In order to compare aspects of the blues lyrics themselves within our collection, we used Python and spaCy's Natural Language Processor (NLP) to auto-magically analyze any collection of lyrics we give it and find parts of speech, entities, and the like within each line and produce beautiful bar graphs using pyGal. (Take a look at our Python code on GitHub)

For our purposes, we used the NLP to create visual graphics of the most common nouns, verbs, and geopolitical entities within songs which were written and performed in each decade. In doing so, we created a marvelous visual for what sorts of things blues music was serenading about, what topics or subjects may have been a popular/common hardship to have the (emotional) blues over at the time, and in the case of the geopolitical entities graphs, where these artists were emotionally experiencing and musically sharing the blues from.

Our spaCy Graphs

Geopolitical Entities in Entire Collection
Names Mentioned in Entire Collection

These graphs, created using Python's spaCy NLP and pyGal word processor, shows our entire collection's most common geopolitical enities mentioned and most common names of people mentioned within all of our song lyrics.

While our collection is indeed limited, it's interesting to contemplate why places such as Chicago, Texas, New Orleans, and Tennessee are mentioned most often in our blues songs. It could be that many of the songs were written and/or performed in these places, and it's reasonable to conclude that they were referenced so many times in our collection of blues songs due to hardships being endured in these places most often. It could also be argued that these places are mentioned most often because they are sung about in a positive light - maybe these are places that blues artists and songwriters wished to escape to, instead of from.

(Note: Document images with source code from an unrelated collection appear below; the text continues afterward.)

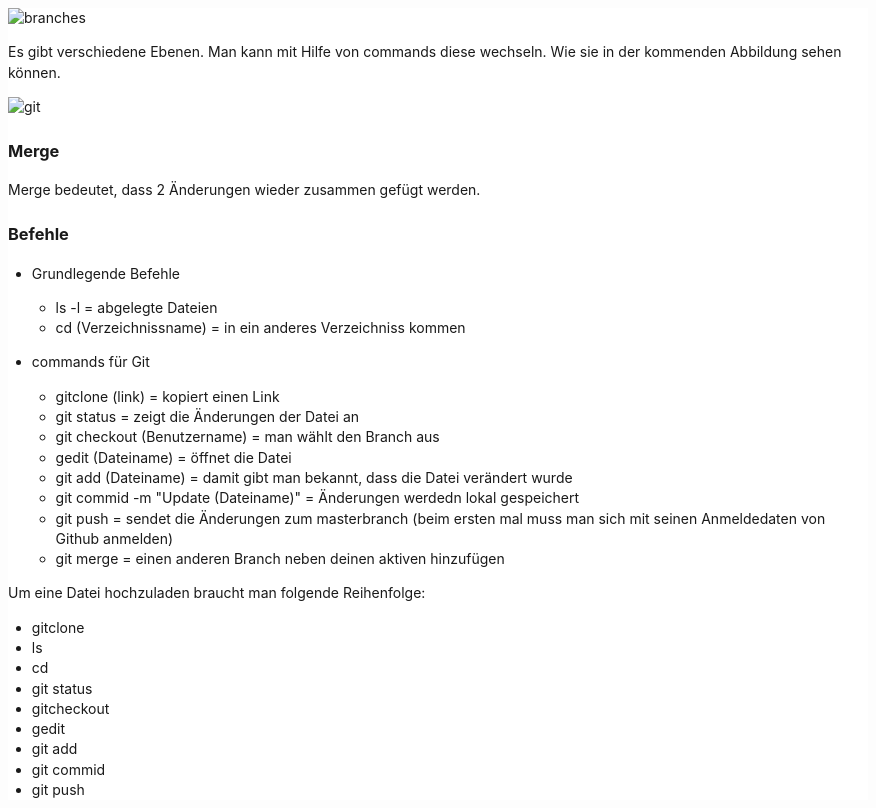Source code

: ![branches](https://camo.githubusercontent.com/fe7346b2099985eecb0aa828d84a84432187fbec/68747470733a2f2f6172636377696b692e7577796f2e6564752f696d616765732f312f31392f4769744875625f466c6f775f73746570732e706e67)


Es gibt verschiedene Ebenen. Man kann mit Hilfe von commands diese wechseln. Wie sie in der kommenden Abbildung sehen können.

![git](https://www.stephenmarron.com/wp-content/uploads/2017/02/git.png)


### Merge

Merge bedeutet, dass 2 Änderungen wieder zusammen gefügt werden.

### Befehle

* Grundlegende Befehle

   * ls -l = abgelegte Dateien
   * cd (Verzeichnissname) = in ein anderes Verzeichniss kommen

* commands für Git   
   * gitclone (link) = kopiert einen Link
   * git status = zeigt die Änderungen der Datei an
   * git checkout (Benutzername) = man wählt den Branch aus
   * gedit (Dateiname) = öffnet die Datei
   * git add (Dateiname) = damit gibt man bekannt, dass die Datei verändert wurde
   * git commid -m "Update (Dateiname)" = Änderungen werdedn lokal gespeichert
   * git push = sendet die Änderungen zum masterbranch (beim ersten mal muss man sich mit seinen Anmeldedaten von Github anmelden)
   * git merge = einen anderen Branch neben deinen aktiven hinzufügen
   
Um eine Datei hochzuladen braucht man folgende Reihenfolge:
   * gitclone
   * ls
   * cd 
   * git status
   * gitcheckout
   * gedit
   * git add
   * git commid
   * git push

The graph representing most common names of people mentioned within our collection's lyrics is harder to decipher - there are a number of reasons why these names in particular were mentioned so many times throughout songs. The fact that half of these names are presumably female may relfect that many of these blues songs were expressing the woes of heartbreak, and it's possible that these female names are used as a general reference to a significant other. It's also fascinating that Uncle Sam is on this list - as it reflects how many of our collection's songs were written to express the woes and neglect brought upon by America's government to many of our collecton's artists and songwriters at the time.

NOTE: Again, this graph is not comprehensive. Some work was done to fix bugs that spaCy created when formulating these entity word frequencies - there may be some inaccuracies, beyond the fact that our dataset itself is incomprehensive.

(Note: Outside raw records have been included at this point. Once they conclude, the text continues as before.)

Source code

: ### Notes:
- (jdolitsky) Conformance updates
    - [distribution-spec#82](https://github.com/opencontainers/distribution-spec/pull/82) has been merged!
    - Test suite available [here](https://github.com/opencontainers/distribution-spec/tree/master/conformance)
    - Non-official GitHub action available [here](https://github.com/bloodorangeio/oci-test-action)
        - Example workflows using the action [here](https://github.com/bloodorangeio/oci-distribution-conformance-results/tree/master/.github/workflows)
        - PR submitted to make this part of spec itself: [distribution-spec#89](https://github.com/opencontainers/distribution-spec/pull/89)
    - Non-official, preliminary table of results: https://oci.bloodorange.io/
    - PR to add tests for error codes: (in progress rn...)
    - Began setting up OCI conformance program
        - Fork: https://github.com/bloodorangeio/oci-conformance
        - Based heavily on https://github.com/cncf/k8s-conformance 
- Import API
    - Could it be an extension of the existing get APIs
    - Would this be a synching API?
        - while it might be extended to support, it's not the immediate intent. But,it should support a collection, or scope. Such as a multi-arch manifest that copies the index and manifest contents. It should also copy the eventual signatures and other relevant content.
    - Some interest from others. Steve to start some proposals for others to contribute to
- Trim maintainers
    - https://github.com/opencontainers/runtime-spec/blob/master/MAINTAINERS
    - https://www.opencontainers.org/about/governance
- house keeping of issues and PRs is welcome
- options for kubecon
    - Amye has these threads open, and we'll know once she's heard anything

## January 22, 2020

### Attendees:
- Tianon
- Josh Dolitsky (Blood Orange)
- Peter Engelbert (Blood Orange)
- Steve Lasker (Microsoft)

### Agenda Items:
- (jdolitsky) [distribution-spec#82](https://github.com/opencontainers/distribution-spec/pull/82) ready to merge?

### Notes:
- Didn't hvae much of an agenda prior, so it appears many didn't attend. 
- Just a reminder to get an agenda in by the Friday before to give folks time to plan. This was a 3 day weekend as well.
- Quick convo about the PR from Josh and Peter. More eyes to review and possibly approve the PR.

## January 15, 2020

Most Common Nouns Appearing in our Blues Collection through the Decades

Our project team decided to run all of the lyrics from each song and group them together by the decade in which they were performed, then ran each decade of song lyrics through spaCy's NLP in PyCharm, using Python code to automatically grab and calculate the ten most common nouns used in each decade of blues lyrics. We executed this experiment in hopes of finding interesting correlations between the era in which songs were performed, and the popular subjects of the blues songs at the time.

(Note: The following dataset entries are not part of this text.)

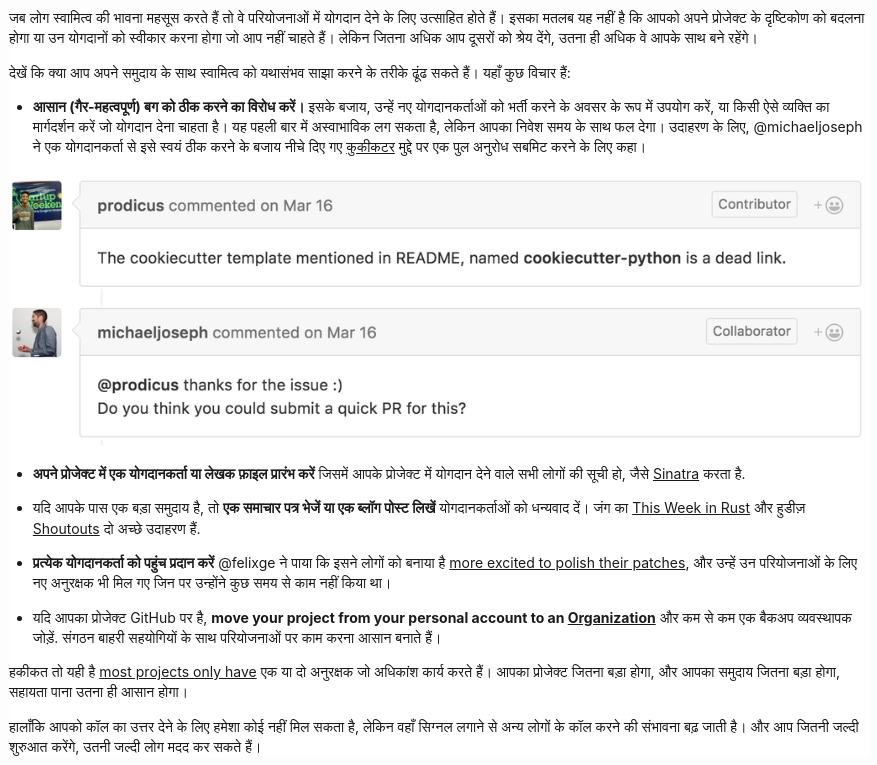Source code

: जब लोग स्वामित्व की भावना महसूस करते हैं तो वे परियोजनाओं में योगदान देने के लिए उत्साहित होते हैं। इसका मतलब यह नहीं है कि आपको अपने प्रोजेक्ट के दृष्टिकोण को बदलना होगा या उन योगदानों को स्वीकार करना होगा जो आप नहीं चाहते हैं। लेकिन जितना अधिक आप दूसरों को श्रेय देंगे, उतना ही अधिक वे आपके साथ बने रहेंगे।

देखें कि क्या आप अपने समुदाय के साथ स्वामित्व को यथासंभव साझा करने के तरीके ढूंढ सकते हैं। यहाँ कुछ विचार हैं:

* **आसान (गैर-महत्वपूर्ण) बग को ठीक करने का विरोध करें।** इसके बजाय, उन्हें नए योगदानकर्ताओं को भर्ती करने के अवसर के रूप में उपयोग करें, या किसी ऐसे व्यक्ति का मार्गदर्शन करें जो योगदान देना चाहता है। यह पहली बार में अस्वाभाविक लग सकता है, लेकिन आपका निवेश समय के साथ फल देगा। उदाहरण के लिए, @michaeljoseph ने एक योगदानकर्ता से इसे स्वयं ठीक करने के बजाय नीचे दिए गए [कुकीकटर](https://github.com/audreyr/cookiecutter) मुद्दे पर एक पुल अनुरोध सबमिट करने के लिए कहा।

![Cookiecutter issue](/assets/images/building-community/cookiecutter_submit_pr.png)

* **अपने प्रोजेक्ट में एक योगदानकर्ता या लेखक फ़ाइल प्रारंभ करें** जिसमें आपके प्रोजेक्ट में योगदान देने वाले सभी लोगों की सूची हो, जैसे [Sinatra](https://github.com/sinatra/sinatra/blob/HEAD/AUTHORS.md) 
करता है.

* यदि आपके पास एक बड़ा समुदाय है, तो **एक समाचार पत्र भेजें या एक ब्लॉग पोस्ट लिखें** योगदानकर्ताओं को धन्यवाद दें। जंग का [This Week in Rust](https://this-week-in-rust.org/) और हुडीज़ [Shoutouts](http://hood.ie/blog/shoutouts-week-24.html) दो अच्छे उदाहरण हैं.

* **प्रत्येक योगदानकर्ता को पहुंच प्रदान करें** @felixge ने पाया कि इसने लोगों को बनाया है [more excited to polish their patches](https://felixge.de/2013/03/11/the-pull-request-hack.html), और उन्हें उन परियोजनाओं के लिए नए अनुरक्षक भी मिल गए जिन पर उन्होंने कुछ समय से काम नहीं किया था।

* यदि आपका प्रोजेक्ट GitHub पर है, **move your project from your personal account to an [Organization](https://help.github.com/articles/creating-a-new-organization-account/)** और कम से कम एक बैकअप व्यवस्थापक जोड़ें. संगठन बाहरी सहयोगियों के साथ परियोजनाओं पर काम करना आसान बनाते हैं।

हकीकत तो यही है [most projects only have](https://peerj.com/preprints/1233/) एक या दो अनुरक्षक जो अधिकांश कार्य करते हैं। आपका प्रोजेक्ट जितना बड़ा होगा, और आपका समुदाय जितना बड़ा होगा, सहायता पाना उतना ही आसान होगा।

हालाँकि आपको कॉल का उत्तर देने के लिए हमेशा कोई नहीं मिल सकता है, लेकिन वहाँ सिग्नल लगाने से अन्य लोगों के कॉल करने की संभावना बढ़ जाती है। और आप जितनी जल्दी शुरुआत करेंगे, उतनी जल्दी लोग मदद कर सकते हैं।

Keep in mind, these graphs represent findings from non-comprehensive data; more raw source lyrics are needed in certain decades to more accurately and evenly represent the most common nouns in blues songs throughout the decades. The 1920's, 1930's, and 1940's are three of the decades we have the least amount of song lyric data from, as you can see by the generally smaller amount of nouns appearing in the graphs we've created from them.